* RECORDS PROVIDED
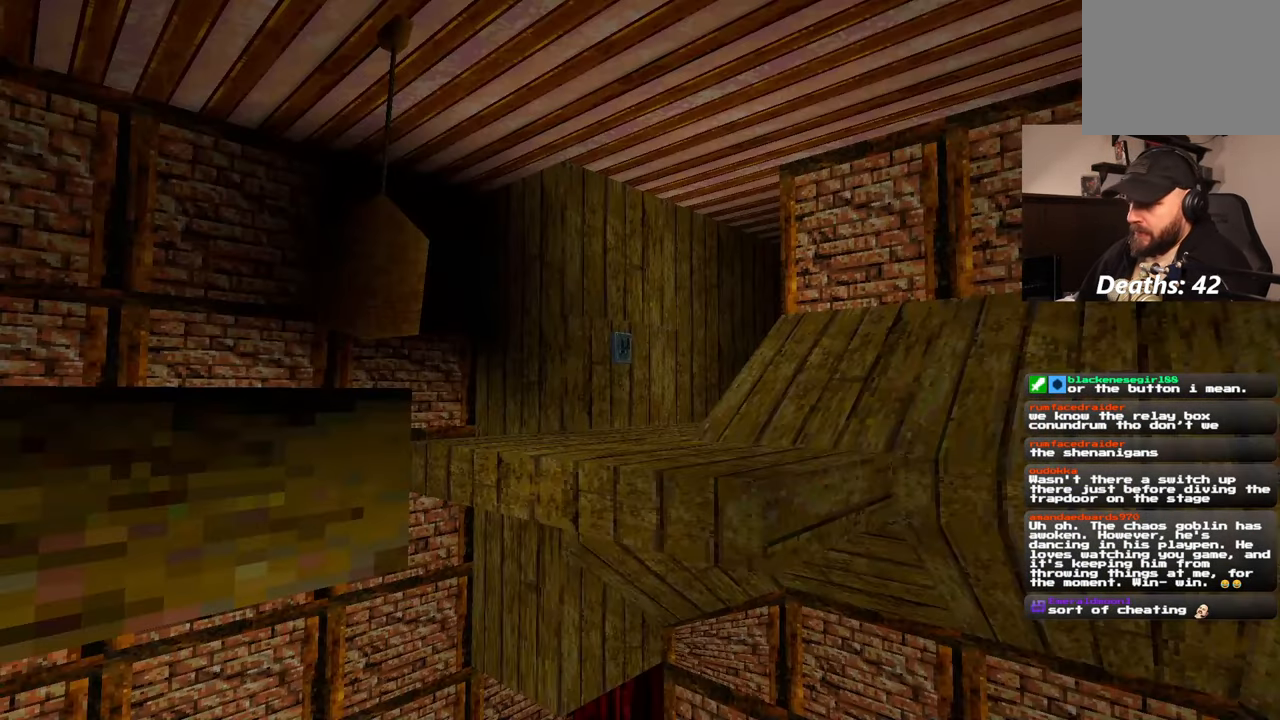
{"buttons": [], "left_stick": "center", "right_stick": "center", "events": []}
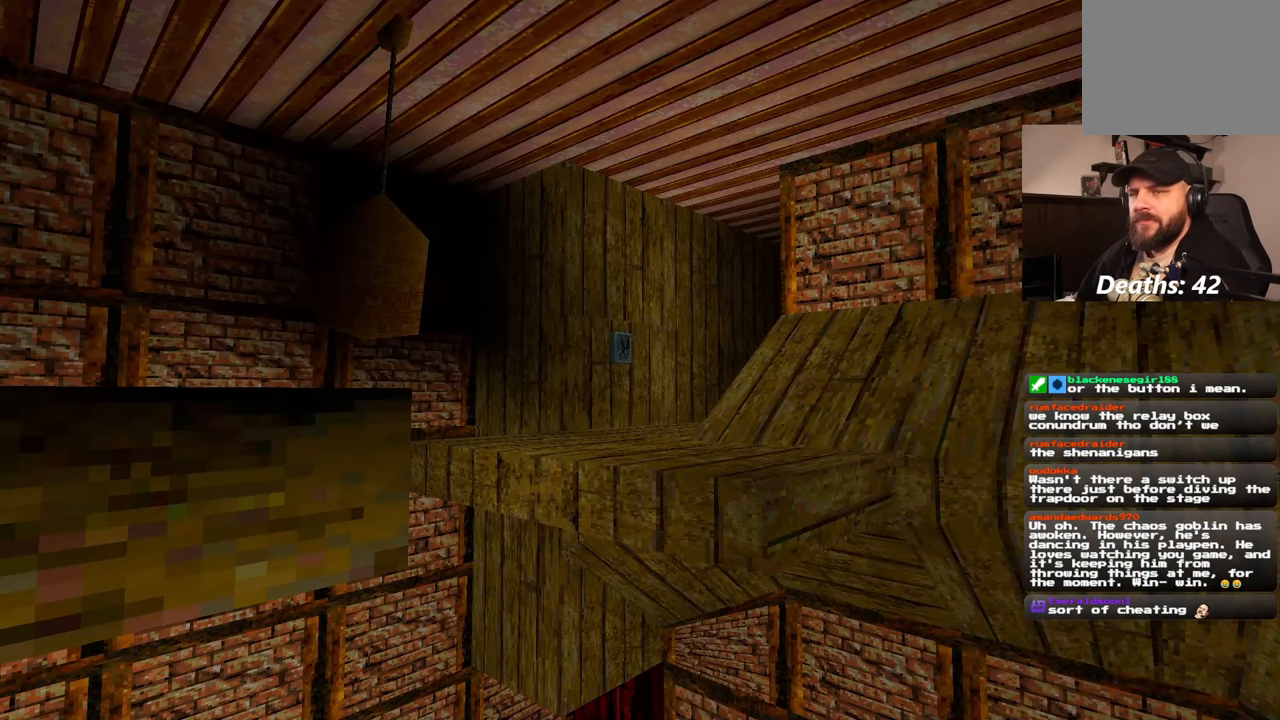
{"buttons": [], "left_stick": "center", "right_stick": "center", "events": []}
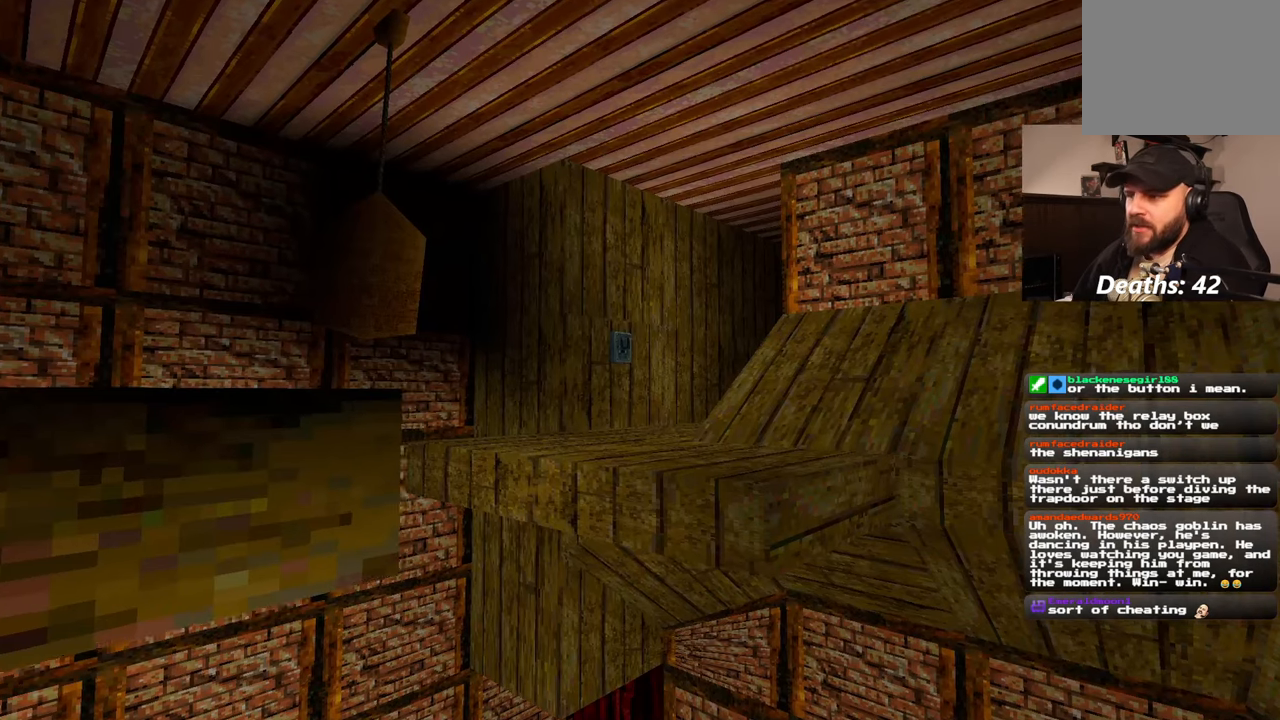
{"buttons": [], "left_stick": "up", "right_stick": "center"}
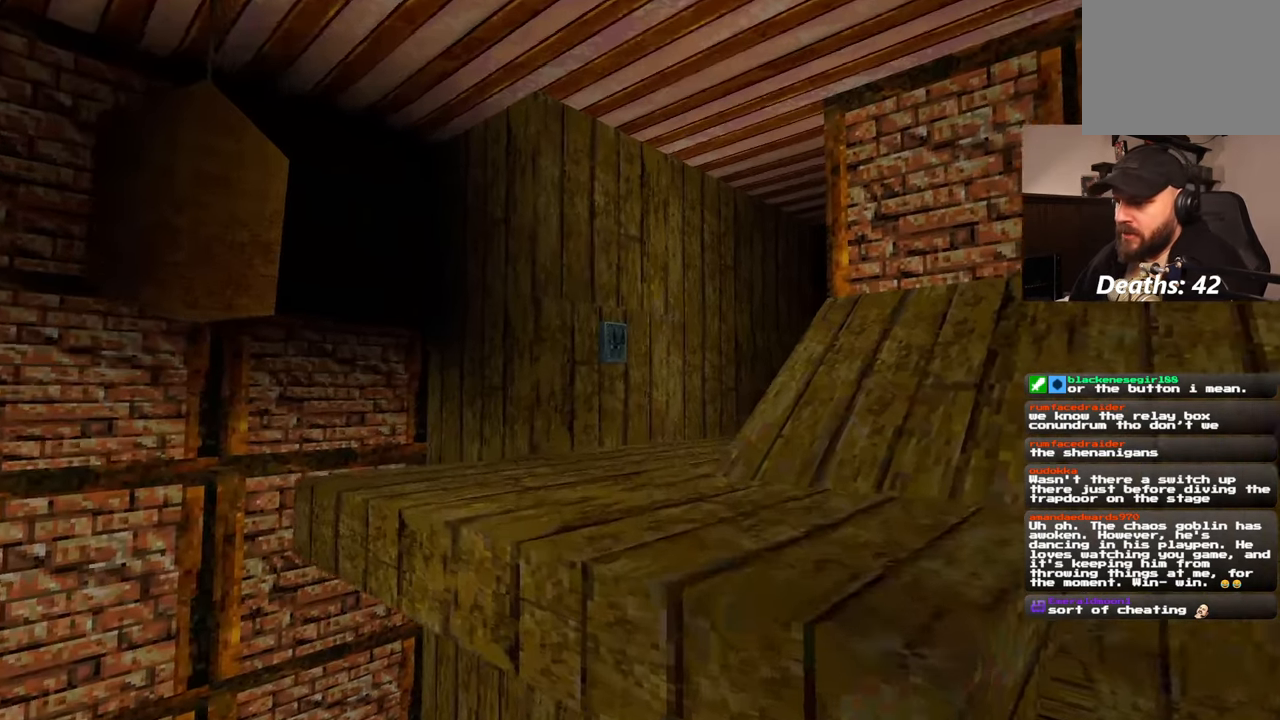
{"buttons": [], "left_stick": "up", "right_stick": "center", "events": []}
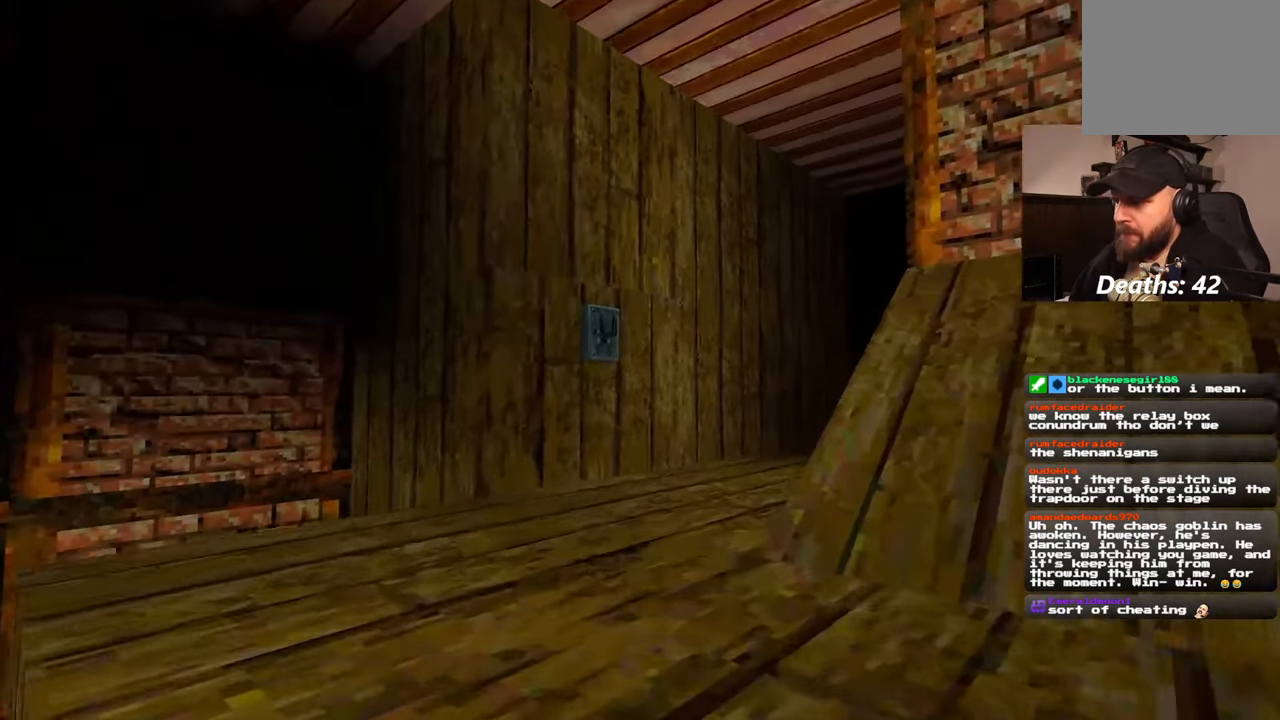
{"buttons": [], "left_stick": "center", "right_stick": "center", "events": [[233, "left_stick", "center"]]}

* AIM OF THE EXERCISE
Write out every line above again exactly, with the pictures left out.

* RESPONSE TO THIS EXERCISE
{"buttons": [], "left_stick": "center", "right_stick": "center", "events": []}
{"buttons": [], "left_stick": "center", "right_stick": "center", "events": []}
{"buttons": [], "left_stick": "up", "right_stick": "center"}
{"buttons": [], "left_stick": "up", "right_stick": "center", "events": []}
{"buttons": [], "left_stick": "center", "right_stick": "center", "events": [[233, "left_stick", "center"]]}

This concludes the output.